**Task objective:**
Reproduce without change the lines in the material below that run from the one with "- digital weighing scale" to the end, and nothing more.

**Raw data:**
------------------------------------------------
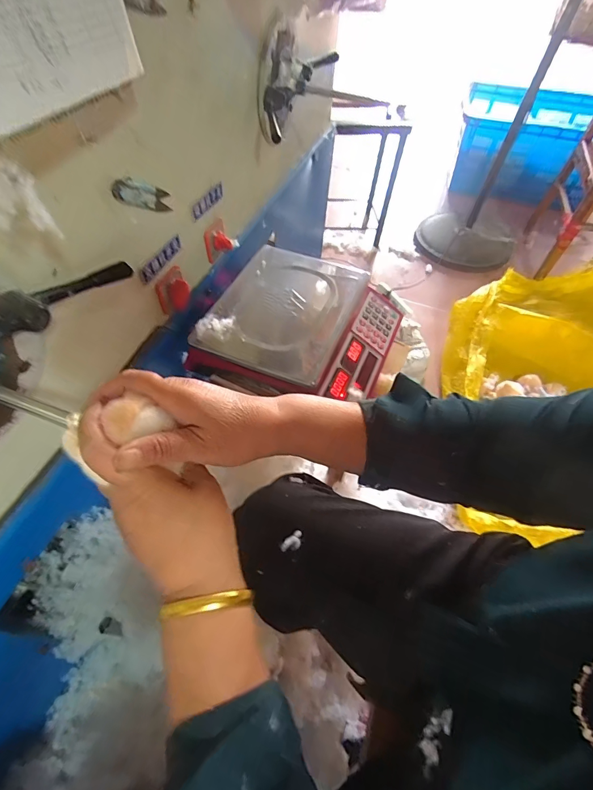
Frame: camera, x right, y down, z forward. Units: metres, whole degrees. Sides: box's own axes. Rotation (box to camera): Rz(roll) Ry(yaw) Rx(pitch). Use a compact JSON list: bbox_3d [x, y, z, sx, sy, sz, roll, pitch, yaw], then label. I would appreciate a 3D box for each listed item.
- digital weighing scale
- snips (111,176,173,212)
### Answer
------------------------------------------------
**Exercise response:**
- digital weighing scale
- snips (111,176,173,212)
### Answer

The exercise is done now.